Nonetheless, many readers (including my editor), equally adherent to what they regarded as the standard order of operations, strenuously insisted the right answer was 1. What was going on? After reading through the many comments on the article, I realized most of these respondents were using a different (and more sophisticated) convention than the elementary PEMDAS convention I had described in the article.
In this more sophisticated convention, which is often used in algebra, implicit multiplication is given higher priority than explicit multiplication or explicit division, in which those operations are written explicitly with symbols like × * / or ÷. Under this more sophisticated convention, the implicit multiplication in 2(2 + 2) is given higher priority than the explicit division in 8÷2(2 + 2). In other words, 2(2+2) should be evaluated first. Doing so yields 8÷2(2 + 2) = 8÷8 = 1. By the same rule, many commenters argued that the expression 8÷2(4) was not synonymous with 8÷2×4, because the parentheses demanded immediate resolution, thus giving 8÷8 = 1 again.
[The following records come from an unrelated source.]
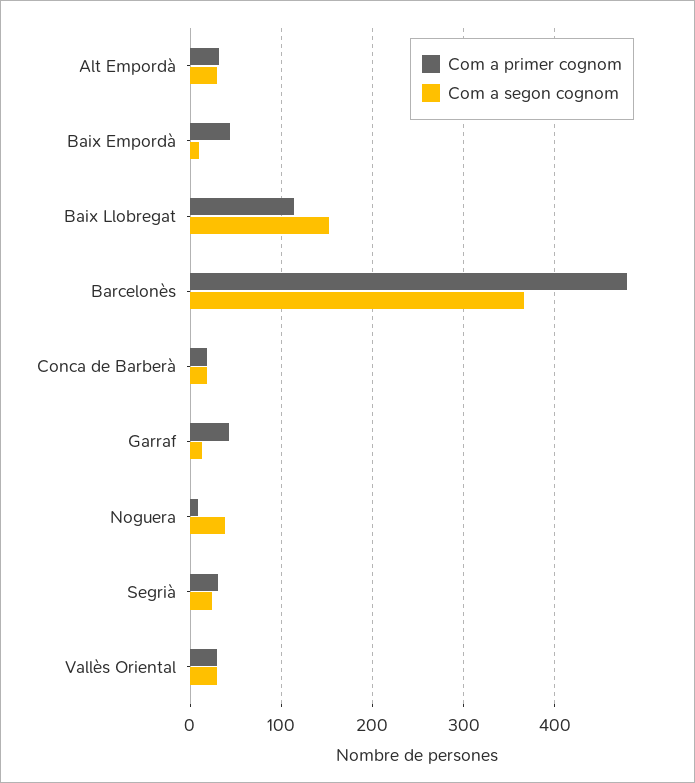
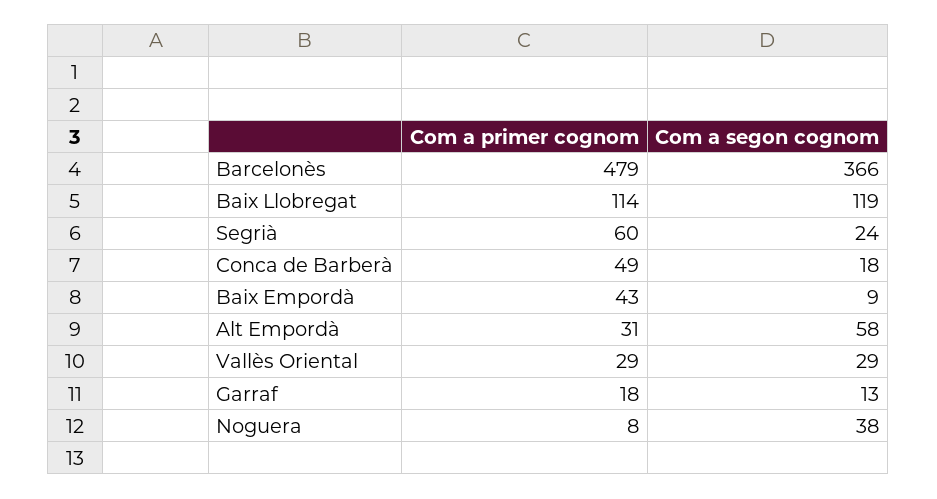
  {
    "Com a primer cognom": {
      "Alt Empordà": 31,
      "Baix Empordà": 43,
      "Baix Llobregat": 114,
      "Barcelonès": 479,
-     "Conca de Barberà": 20,
+     "Conca de Barberà": 49,
-     "Garraf": 40,
+     "Garraf": 18,
      "Noguera": 8,
-     "Segrià": 30,
+     "Segrià": 60,
      "Vallès Oriental": 29
    },
    "Com a segon cognom": {
-     "Alt Empordà": 30,
+     "Alt Empordà": 58,
      "Baix Empordà": 9,
-     "Baix Llobregat": 150,
+     "Baix Llobregat": 119,
      "Barcelonès": 366,
      "Conca de Barberà": 18,
      "Garraf": 13,
      "Noguera": 38,
      "Segrià": 24,
      "Vallès Oriental": 29
    }
  }

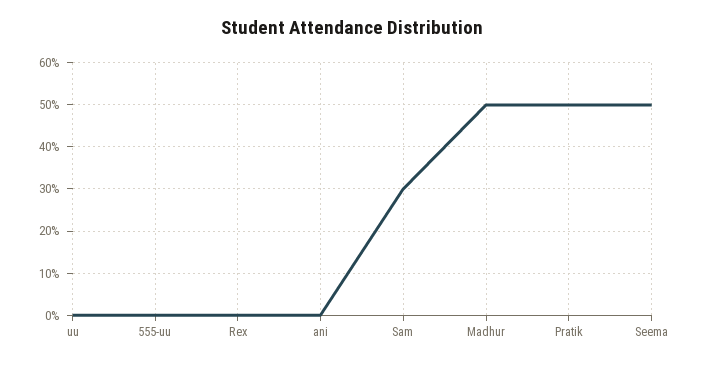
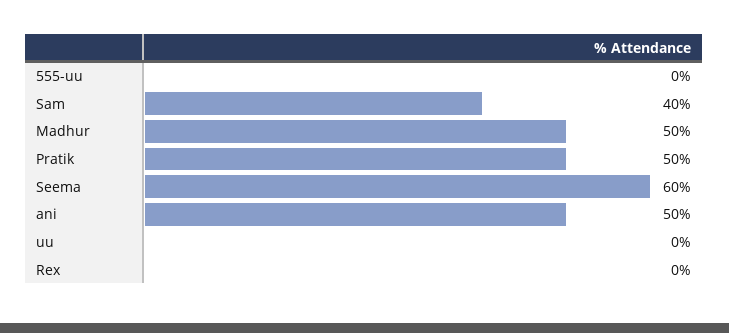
  {
    "uu": 0,
    "555-uu": 0,
    "Rex": 0,
-   "ani": 0,
+   "ani": 50,
-   "Sam": 30,
+   "Sam": 40,
    "Madhur": 50,
    "Pratik": 50,
-   "Seema": 50
+   "Seema": 60
  }

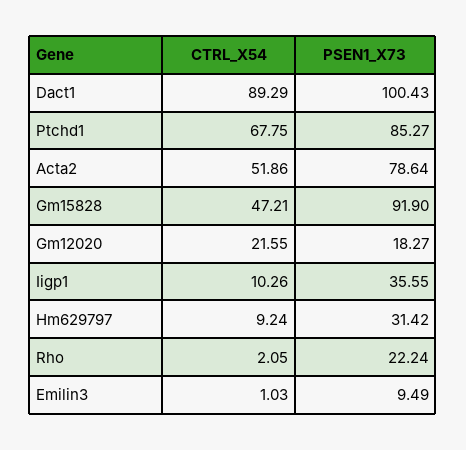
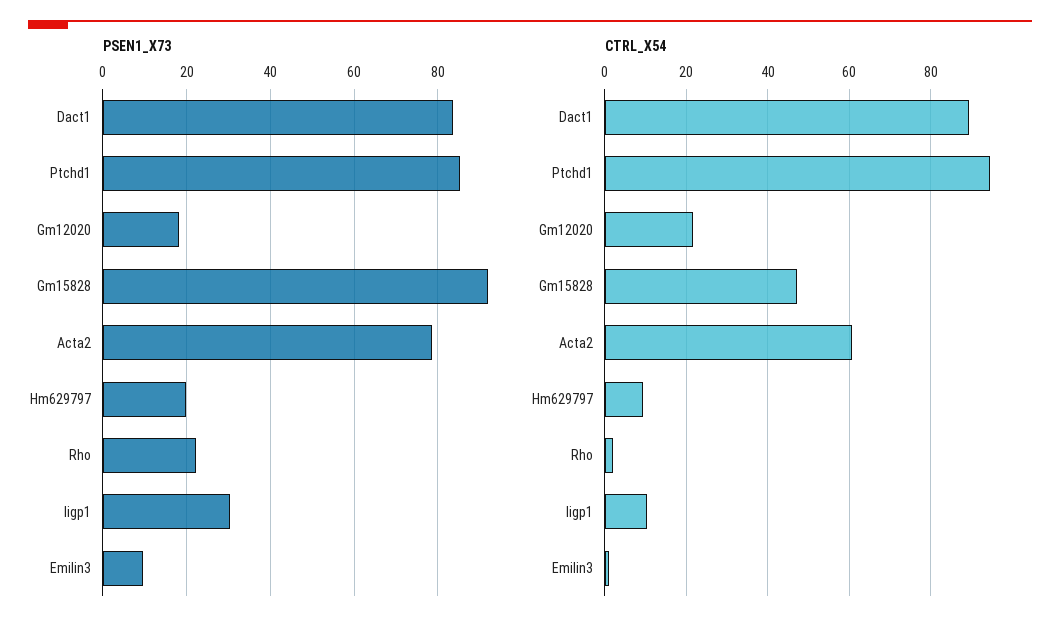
  {
    "CTRL_X54": {
      "Dact1": 89.29,
-     "Ptchd1": 67.75,
+     "Ptchd1": 94,
-     "Acta2": 51.86,
+     "Acta2": 60,
      "Gm15828": 47.21,
      "Gm12020": 21.55,
      "Iigp1": 10.26,
      "Hm629797": 9.24,
      "Rho": 2.05,
      "Emilin3": 1.03
    },
    "PSEN1_X73": {
-     "Dact1": 100.43,
+     "Dact1": 84,
      "Ptchd1": 85.27,
      "Acta2": 78.64,
      "Gm15828": 91.9,
      "Gm12020": 18.27,
-     "Iigp1": 35.55,
+     "Iigp1": 30,
-     "Hm629797": 31.42,
+     "Hm629797": 20,
      "Rho": 22.24,
      "Emilin3": 9.49
    }
  }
The implicit multiplication in this case may be appropriate because the presence of the parentheses without any intervening arithmetic operator or additional sets of parentheses to clarify otherwise, indicates that the distributive property of multiplication should be applied to this portion of the problem, where the 2 outside the parentheses is part of that grouping within the problem and should be processed along with the math inside the parentheses. To see how that works, let's substitute variables for the numbers in the problem:
a ÷ b(c+d)
For the implicit multiplication, we effectively assume a second set of parentheses contains this portion of the math:
a ÷ (b(c+d))
We would then apply the distributive property of multiplication to obtain the following result, which removes the innermost set of parentheses:
a ÷ (bc+bd)
When we substitute the values for the letters back into this problem and then perform the math inside the parentheses according to the explicit order of operations, we will get 1 as the result.
But should we have to rely on this kind of implicit understanding for processing the math in this problem? Whoever wrote the math presented in this tweet could have saved anyone tasked with doing the math a lot of time and trouble if they had simply included an additional set of parentheses to clarify their intent.
Strogatz makes that exact argument:
Much as we might prefer a clear-cut answer to this question, there isn’t one. You say tomato, I say tomahto. Some spreadsheets and software systems flatly refuse to answer the question — they balk at its garbled structure. That’s my instinct, too, and that of most mathematicians I’ve spoken with. If you want a clearer answer, ask a clearer question.
Would it really be so hard to add additional sets of parentheses or brackets to the problem to better clarify how the order of operations should be applied?